End thought crimes in Nevada

The Nevada Legislature is hell bent on adding another offensive opinion to the list of enhanced penalties prosecutors can seek when a criminal is motivated by what the lawmakers define as “hate.”

Senate Bill 139, sponsored by Sen. Pat Spearman, provides “an additional penalty for certain crimes motivated by the victim’s gender identity or expression,” the additional penalty being 1-to-20 years in prison.

In other words, assaulting someone because he or she was gay could carry a heavier penalty than merely assaulting someone.

Unfortunately, state law already provides extra protection to victims of crime motivated by dislike of those victims’ “race, color, religion, national origin, physical or mental disability, or sexual orientation.” That raises substantial questions about equal protection under the law. Why are some citizens entitled to greater protection than others? The great civil libertarian Nat Hentoff quoted a woman whose rapist received a lighter sentence than that handed out in a “hate crime” rape case: “Was what happened to me of less importance to the law than what happened to my friend?”

But more important, these thought crime laws serve to punish opinion. And once offensive opinion can be punished, it’s a short hop to punishing unpopular opinion.
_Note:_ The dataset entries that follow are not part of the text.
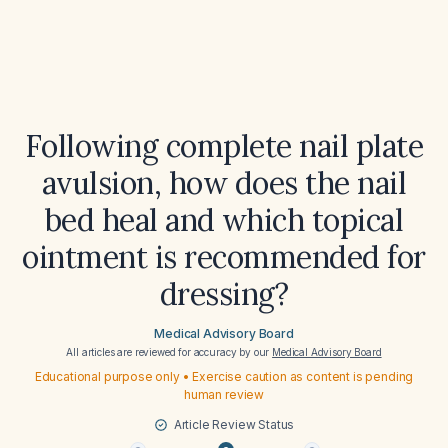
Following complete nail plate
avulsion, how does the nail
bed heal and which topical
ointment is recommended for
dressing?
Medical Advisory Board
All articles are reviewed for accuracy by our
Medical Advisory Board
Educational purpose only • Exercise caution as content is pending
human review
Article Review Status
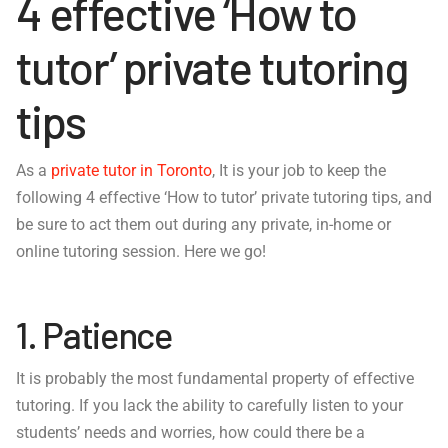
4 effective ‘How to
tutor’ private tutoring
tips
As a
private tutor in Toronto
, It is your job to keep the
following 4 effective ‘How to tutor’ private tutoring tips, and
be sure to act them out during any private, in-home or
online tutoring session. Here we go!
1. Patience
It is probably the most fundamental property of effective
tutoring. If you lack the ability to carefully listen to your
students’ needs and worries, how could there be a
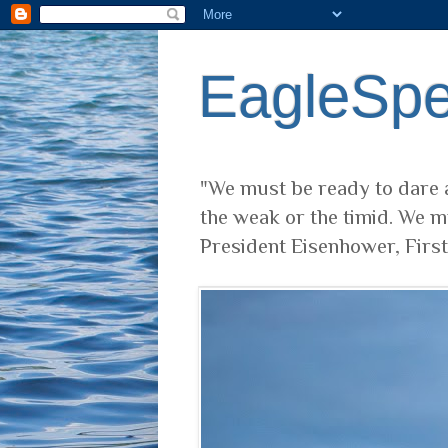
EagleSp
"We must be ready to dare a
the weak or the timid. We m
President Eisenhower, Firs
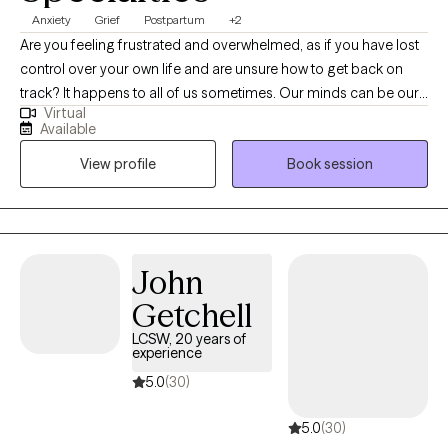
Anxiety
Grief
Postpartum
+2
Are you feeling frustrated and overwhelmed, as if you have lost
control over your own life and are unsure how to get back on
track? It happens to all of us sometimes. Our minds can be our
Virtual
biggest enemies, where our expectations get the best of us.
Available
Allow me to collaborate with you in order to unpack your
View profile
Book session
thoughts and emotions to gradually make adjustments to help
you become a stronger version of yourself. Whether you are
struggling with a life transition, pregnancy and postpartum,
caregiving for a loved one, grief and loss, anxiety or depression;
I will work with you to process and navigate through these
John
difficult times. I will empower you to find your strengths and use
Getchell
them to make a little progress every day.
LCSW, 20 years of
experience
5.0
(30)
5.0
(30)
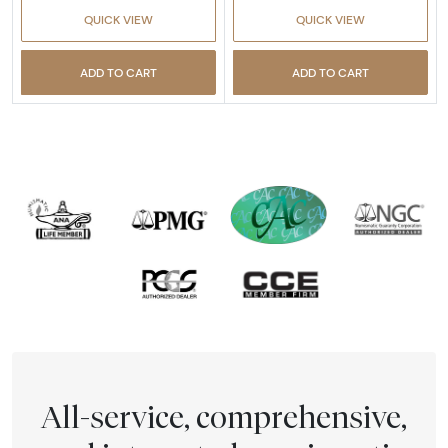
QUICK VIEW
QUICK VIEW
ADD TO CART
ADD TO CART
All-service, comprehensive,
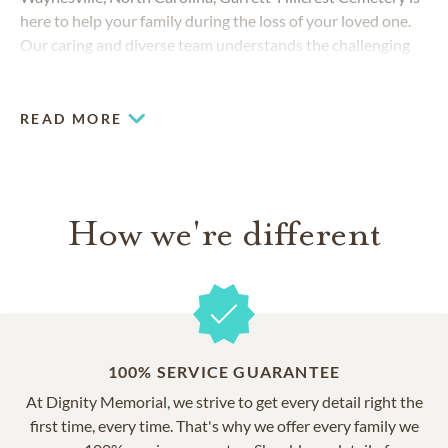
here to help your family during the loss of your loved one.
Our caring and diverse team understands the challenging
decisions you face, and we strive to create a memorable
experience that honors your loved one.
READ MORE
How we're different
100% SERVICE GUARANTEE
At Dignity Memorial, we strive to get every detail right the
first time, every time. That's why we offer every family we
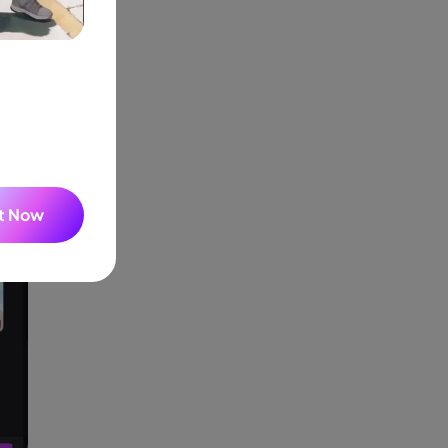
It Now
In a deplorable incident, Sen. Spearman was once attacked by a group of white men while she served in the military. But that attack was already subject to criminal prosecution. The only thing enhanced penalties would have changed is putting government in charge of establishing what are and are not acceptable thoughts. And acceptable thought has a way of evolving. Fifty-six years ago this week, the federal government indicted Confidential magazine and its distributor on charges of sending obscene material through the mails. The material was information on abortion.

Sen. Spearman quoted Martin Luther King Jr.: “The moral arc of the universe bends toward justice.” So it does, one hopes. But establishment of acceptable opinion and enforcement of state-approved opinion carries us away from justice. In the same speech, Dr. King said, “It’s a dark day in our nation when high-level authorities will seek to use every method to silence dissent.”

Noting that the courts have upheld wide-ranging inquiries into defendants’ opinions years earlier, Hentoff wrote, “Watch what you say, and try to remember what you have said in the past. Other prosecutorial questions also may include magazines or other publications you read, or even which recordings you listen to.”

In addition, once hate crimes are established it becomes easier to suppress other forms of expression. This is not just the “slippery slope” argument. It has happened. In Connecticut and New York, for example, the legislature has moved on from thought crimes to thoughts, by outlawing the display of what they consider hateful symbols—specifically, nooses. These laws move beyond prosecutable violence and instead criminalize pure opinion.

This should be dealt with at the legislative level. Once the laws are on the books, judges are reluctant to hear challenges. Among those not permitted to sue to overturn thought crime laws are the American Family Association, several Michigan ministers, and 16 Ohio Amish residents.

The crimes at issue are already illegal. SB 139 should be defeated and other similar laws repealed.